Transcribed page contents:

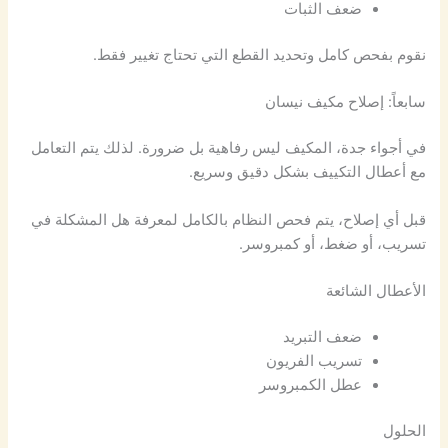
ضعف الثبات
نقوم بفحص كامل وتحديد القطع التي تحتاج تغيير فقط.
سابعاً: إصلاح مكيف نيسان
في أجواء جدة، المكيف ليس رفاهية بل ضرورة. لذلك يتم التعامل
مع أعطال التكييف بشكل دقيق وسريع.
قبل أي إصلاح، يتم فحص النظام بالكامل لمعرفة هل المشكلة في
تسريب، أو ضغط، أو كمبروسر.
الأعطال الشائعة
ضعف التبريد
تسريب الفريون
عطل الكمبروسر
الحلول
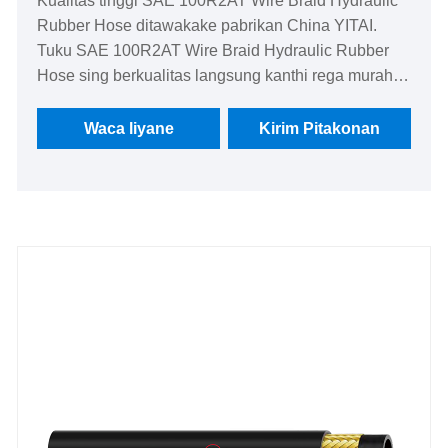
Kualitas tinggi SAE 100R2AT Wire Braid Hydraulic
Rubber Hose ditawakake pabrikan China YITAI.
Tuku SAE 100R2AT Wire Braid Hydraulic Rubber
Hose sing berkualitas langsung kanthi rega murah.
Kita wis spesialis ing manufaktur selang kanggo
akèh taun. Produk kita duwe kauntungan rega sing
Waca liyane
Kirim Pitakonan
apik lan nutupi sebagian besar pasar Eropa lan
Amerika. We look nerusake kanggo dadi partner
long-term ing China.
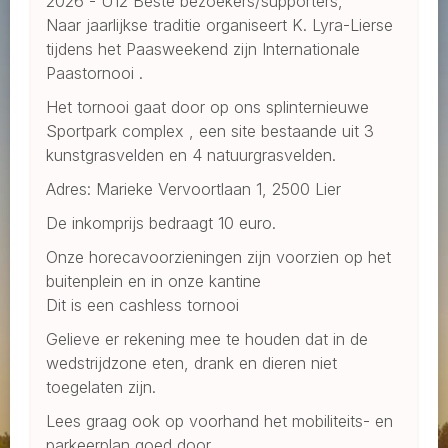
2026 - U12 Beste bezoekers/supporters,
Naar jaarlijkse traditie organiseert K. Lyra-Lierse
tijdens het Paasweekend zijn Internationale
Paastornooi .
Het tornooi gaat door op ons splinternieuwe
Sportpark complex , een site bestaande uit 3
kunstgrasvelden en 4 natuurgrasvelden.
Adres: Marieke Vervoortlaan 1, 2500 Lier
De inkomprijs bedraagt 10 euro.
Onze horecavoorzieningen zijn voorzien op het
buitenplein en in onze kantine
Dit is een cashless tornooi
Gelieve er rekening mee te houden dat in de
wedstrijdzone eten, drank en dieren niet
toegelaten zijn.
Lees graag ook op voorhand het mobiliteits- en
parkeerplan goed door.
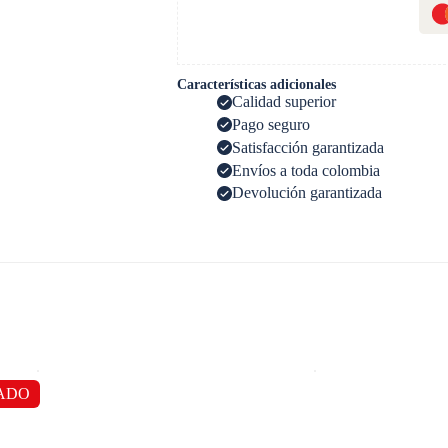
Características adicionales
Calidad superior
Pago seguro
Satisfacción garantizada
Envíos a toda colombia
Devolución garantizada
ADO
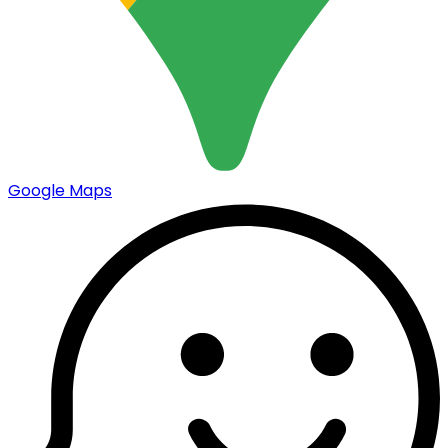
Google Maps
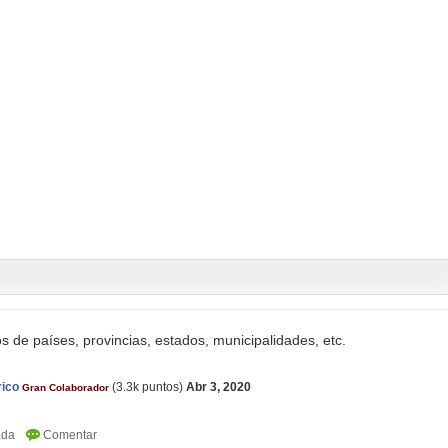
s de países, provincias, estados, municipalidades, etc.
rico
(
3.3k
puntos)
Abr 3, 2020
Gran Colaborador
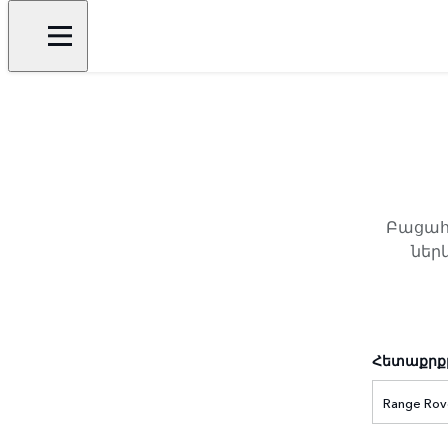
Բացահա
ներ
Հետաքրքր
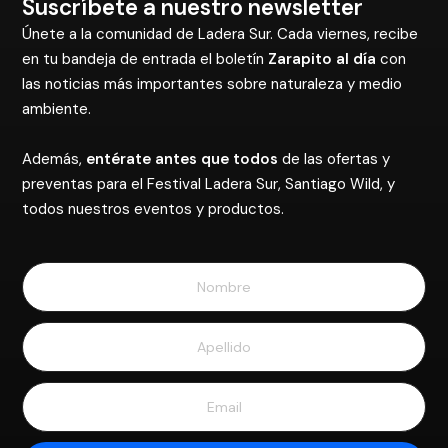
Suscríbete a nuestro newsletter
Únete a la comunidad de Ladera Sur. Cada viernes, recibe
en tu bandeja de entrada el boletín
Zarapito al día
con
las noticias más importantes sobre naturaleza y medio
ambiente.
Además,
entérate antes que todos
de las ofertas y
preventas para el Festival Ladera Sur, Santiago Wild, y
todos nuestros eventos y productos.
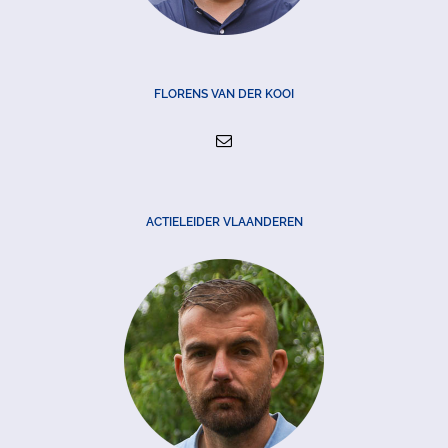
FLORENS VAN DER KOOI
ACTIELEIDER VLAANDEREN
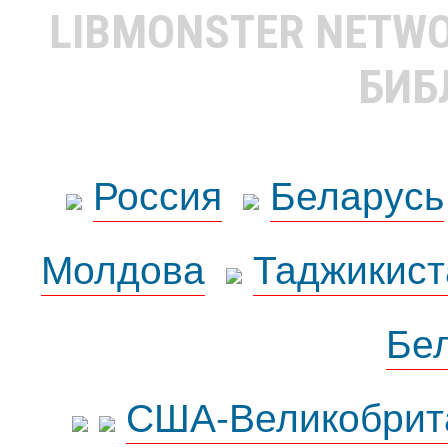
LIBMONSTER NETW
БИБ
Россия
Беларусь
Молдова
Таджикист
Бе
США-Великобрит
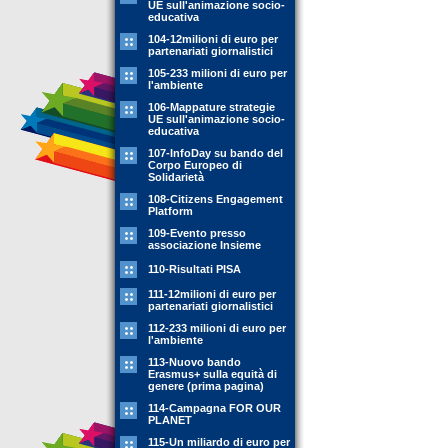
UE sull'animazione socio-
educativa
104-12milioni di euro per
partenariati giornalistici
105-233 milioni di euro per
l'ambiente
106-Mappature strategie
UE sull'animazione socio-
educativa
107-InfoDay su bando del
Corpo Europeo di
Solidarietà
108-Citizens Engagement
Platform
109-Evento presso
associazione Insieme
110-Risultati PISA
111-12milioni di euro per
partenariati giornalistici
112-233 milioni di euro per
l'ambiente
113-Nuovo bando
Erasmus+ sulla equità di
genere (prima pagina)
114-Campagna FOR OUR
PLANET
115-Un miliardo di euro per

ABOUT THIS TASK ▸
Read the entries and show each line that mentions "Braid".

EXERCISE RESULT ▸
Kualitas tinggi SAE 100R2AT Wire Braid Hydraulic
Tuku SAE 100R2AT Wire Braid Hydraulic Rubber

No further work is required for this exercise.